Task Sequence Number

  • Description: A monotonically increasing integer that identifies the execution order of tasks handled by the adapter instance.

  • Behavior:

    • Incremented each time a new task is submitted by the adapter.

    • Helps in tracking the sequence and lifecycle of tasks per instance.

Table Details

  • Description: A JSON node containing metadata about the target table involved in the current task.

  • Contents:

    • For MetaFetch tasks: includes table name.

    • For Batch tasks: includes table name and the batch sequence number being processed.

Task Type

  • Description: A string indicating the type of task currently being executed by the compute engine.

  • Examples:

    • APPEND, DDL, MERGE, PKUPDATE, etc.

  • Utility:

    • Useful for categorizing the nature of operations and applying filters or alerts based on task type.

Thread Name

  • Description: Identifies the internal worker thread within the adapter instance that is handling the current task.

  • Behavior:

    • Relevant in parallel execution mode.

    • Helps in debugging concurrency and workload distribution across worker threads.

Time Elapsed

  • Description: Indicates how long the current task has been running.

  • Format: Human-readable formats based on duration length:

    • HH:MM:SS (e.g., 01H:23M:45S) for durations over an hour

    • mm:m:ss:SSS (e.g., 03m:45s:123ms) for durations under an hour

    • ss:SSS (e.g., 12s:456ms) for durations under a minute

  • Behavior:

    • Continuously updated while the task is in progress.

    • Resets once the task completes.

Troubleshooting using Iceberg Writer Current Batch Information

Troubleshooting 

The Current Batch Information metric provides visibility into the active task execution state for each IcebergWriter adapter instance. It helps detect issues such as long-running tasks, resource contention, and compute engine failures. Below are common problem scenarios and recommended actions.

1. Hung or Long-Running Tasks

Symptom:A task remains active in Current Batch Information for an unusually long duration. The Time Elapsed continues increasing without completion.

Diagnosis:

  • Check if Time Elapsed exceeds expected thresholds (e.g., >15 minutes).

  • Review Task Type to see if it’s a heavier operation like MERGE .

  • Use Thread Name to identify the specific thread executing the task.

Resolution:

  • Inspect compute engine logs (Dataproc, EMR) for memory or resource issues.

  • Consider increasing cluster capacity or optimizing the operation.

2. Adapter Appears Idle While a Task is Running

Symptom:No new output or progress is seen from the adapter, but Current Batch Information shows an active task.

Diagnosis:

  • Check if Task Sequence Number is progressing.
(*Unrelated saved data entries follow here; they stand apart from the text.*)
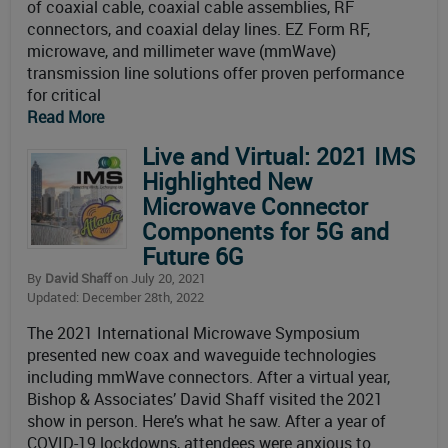
of coaxial cable, coaxial cable assemblies, RF
connectors, and coaxial delay lines. EZ Form RF,
microwave, and millimeter wave (mmWave)
transmission line solutions offer proven performance
for critical
Read More
Live and Virtual: 2021 IMS
Highlighted New
Microwave Connector
Components for 5G and
Future 6G
By
David Shaff
on July 20, 2021
Updated: December 28th, 2022
The 2021 International Microwave Symposium
presented new coax and waveguide technologies
including mmWave connectors. After a virtual year,
Bishop & Associates’ David Shaff visited the 2021
show in person. Here’s what he saw. After a year of
COVID-19 lockdowns, attendees were anxious to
If not, the task might be stuck.

  • Verify compute job status in the cluster dashboard.

  • Look into Table Details to identify which table or batch is involved.

Resolution:

  • Restart the adapter job if the compute task has silently failed, or configure auto-resume to avoid future occurrences.

3. Multiple Stuck Threads in Parallel Mode

Symptom: In parallel execution mode, several threads show high Time Elapsed values, with no visible pipeline progress.

Diagnosis:

  • Review all entries in Current Batch Information for stalled tasks.

  • Look at Task Type and Thread Name to isolate potential contention or deadlocks.

  • Check compute cluster metrics for CPU, memory, and thread saturation.

Resolution:

  • Investigate thread starvation or executor bottlenecks , and increase the compute resources .

  • Tune down the number of parallel threads if the environment can't handle the load.